* Pictures paired with source code:
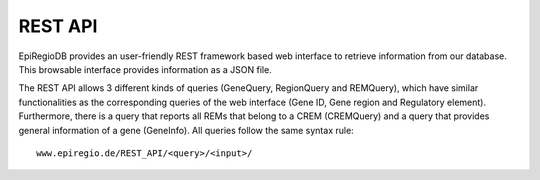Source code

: REST API
========

EpiRegioDB provides an user-friendly REST framework based web interface to retrieve information from our database. This browsable interface provides information as a JSON file.

The REST API allows 3 different kinds of queries (GeneQuery, RegionQuery and REMQuery), which have similar functionalities as the corresponding queries of the web interface (Gene ID, Gene region and Regulatory element).
Furthermore, there is a query that reports all REMs that belong to a CREM (CREMQuery) and a query that provides general information of a gene (GeneInfo). 
All queries follow the same syntax rule::
   www.epiregio.de/REST_API/<query>/<input>/


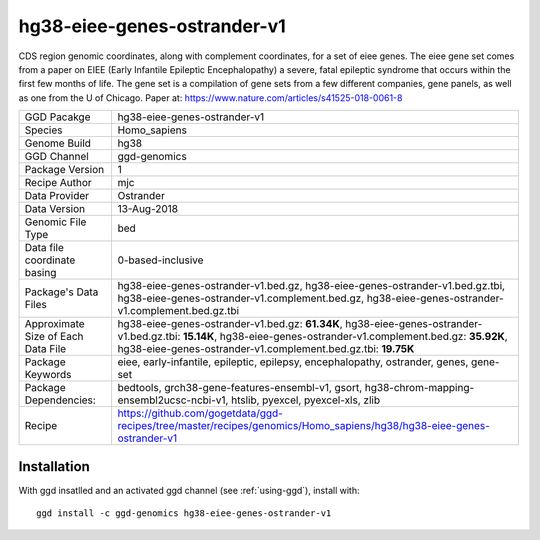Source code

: .. _`hg38-eiee-genes-ostrander-v1`:

hg38-eiee-genes-ostrander-v1
============================

|downloads|

CDS region genomic coordinates, along with complement coordinates, for a set of eiee genes. The eiee gene set comes from a paper on EIEE (Early Infantile Epileptic Encephalopathy) a severe, fatal epileptic syndrome that occurs within the first few months of life. The gene set is a compilation of gene sets from a few different companies, gene panels, as well as one from the U of Chicago. Paper at: https://www.nature.com/articles/s41525-018-0061-8

================================== ====================================
GGD Pacakge                        hg38-eiee-genes-ostrander-v1 
Species                            Homo_sapiens
Genome Build                       hg38
GGD Channel                        ggd-genomics
Package Version                    1
Recipe Author                      mjc 
Data Provider                      Ostrander
Data Version                       13-Aug-2018
Genomic File Type                  bed
Data file coordinate basing        0-based-inclusive
Package's Data Files               hg38-eiee-genes-ostrander-v1.bed.gz, hg38-eiee-genes-ostrander-v1.bed.gz.tbi, hg38-eiee-genes-ostrander-v1.complement.bed.gz, hg38-eiee-genes-ostrander-v1.complement.bed.gz.tbi
Approximate Size of Each Data File hg38-eiee-genes-ostrander-v1.bed.gz: **61.34K**, hg38-eiee-genes-ostrander-v1.bed.gz.tbi: **15.14K**, hg38-eiee-genes-ostrander-v1.complement.bed.gz: **35.92K**, hg38-eiee-genes-ostrander-v1.complement.bed.gz.tbi: **19.75K**
Package Keywords                   eiee, early-infantile, epileptic, epilepsy, encephalopathy, ostrander, genes, gene-set
Package Dependencies:              bedtools, grch38-gene-features-ensembl-v1, gsort, hg38-chrom-mapping-ensembl2ucsc-ncbi-v1, htslib, pyexcel, pyexcel-xls, zlib
Recipe                             https://github.com/gogetdata/ggd-recipes/tree/master/recipes/genomics/Homo_sapiens/hg38/hg38-eiee-genes-ostrander-v1
================================== ====================================



Installation
------------

.. highlight: bash

With ggd insatlled and an activated ggd channel (see :ref:`using-ggd`), install with::

   ggd install -c ggd-genomics hg38-eiee-genes-ostrander-v1

.. |downloads| image:: https://anaconda.org/ggd-genomics/hg38-eiee-genes-ostrander-v1/badges/downloads.svg
               :target: https://anaconda.org/ggd-genomics/hg38-eiee-genes-ostrander-v1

* INSTRUCTIONS TO FOLLOW: Wherever the string "anaconda" appears in a line above, copy that line.

* WRITTEN SOLUTION:
.. |downloads| image:: https://anaconda.org/ggd-genomics/hg38-eiee-genes-ostrander-v1/badges/downloads.svg
               :target: https://anaconda.org/ggd-genomics/hg38-eiee-genes-ostrander-v1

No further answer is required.